I think atheism is forever welded to materialism. This is sad for the intellectual atheist, since this creates intractable problems caused by certain stubborn, recalcitrant facts about our world. This is not sad for the Facebook atheist, since they have little or no understanding of such things, and have become "atheists" either out of emotions (e.g., hurt by some Christians), the bandwagon effect championed by intellectually dishonest slogans (such as, "An atheist is someone who just worships one fewer God than a Christian does"), or false reasoning (e.g., unbiblical fundamentalist readings of the Bible; Dawkins' The God Delusion, and so on). So, in their ignorance, they remain happy.

I think about these kind of things, a lot. What provoked me today is that I picked up my copy of The Waning of Materialism, by University of Texas philosopher Robert Koons and Yale University professor of philosophy George Bealer.

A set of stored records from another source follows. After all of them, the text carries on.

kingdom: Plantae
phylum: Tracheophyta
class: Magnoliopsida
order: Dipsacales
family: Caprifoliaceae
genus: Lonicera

Historically, materialism is the "reductionist position that mental properties are identical to - and in that sense are nothing but - physical properties." That is, reality is only physical, without remainder. With this historical core explained, Koons and Bealer state the variations on Core Materialism.

What especially recaptured my attention today is their long list of very well-known and esteemed philosophers who either reject materialism or have significant doubts as to its intellectual stability. Koons and Bealer received permission from each one of them (if still living) to print their names, affirming their rejection of materialism or their doubting its stability. They are, in historical order:
  • Bertrand Russell
  • Rudolph Carnap
  • Alonzo Church
  • Kurt Gödel
  • Nelson Goodman
  • Paul Grice
  • Stuart Hampshire
  • Roderick Chisholm
  • Benson Mates
  • Peter Strawson
  • Hilary Putnam (who died a week ago [3/14/16], and whom philosopher Martha Nussbaum here calls "a person of unsurpassed brilliance" and "one of the giants of our nation")
  • John Searle
  • Jerrold Katz
  • Alvin Plantinga
  • Charles Parsons
  • Jaegwon Kim
  • George Myro
  • Thomas Nagel
  • Robert Adams
  • Hugh Mellor
  • Saul Kripke
  • Eli Hirsch
  • Ernest Sosa
  • Stephen Schiffer
  • Bas van Frassen
  • John McDowell
  • Peter Unger
  • Derek Parfit
  • Crispin Wright
  • Laurence BonJour
  • Michael Jubien
  • Nancy Cartwright
  • Bob Hale
  • Kit Fine
  • Tyler Burge
  • Terence Horgan
  • Colin McGinn
  • Robert Brandom
  • Nathan Salmon
  • Joseph Levine
  • Timothy Williamson
  • Mark Johnson
  • Paul Boghossian
  • Stephen Yablo
  • Joseph Almong
  • Keith DeRose
  • Tim Crane
  • John Hawthorne
  • Richard Heck
  • David Chalmers
Koons and Blealer write: "An examination of the major philosophers active in this period reveals that a majority, or something approaching a majority, either rejected materialism or had serious and specific doubts about its ultimate viability... Materialism has plainly not achieved hegemony when it comes to philosophers of this high caliber." (Op. cit., ix-x.)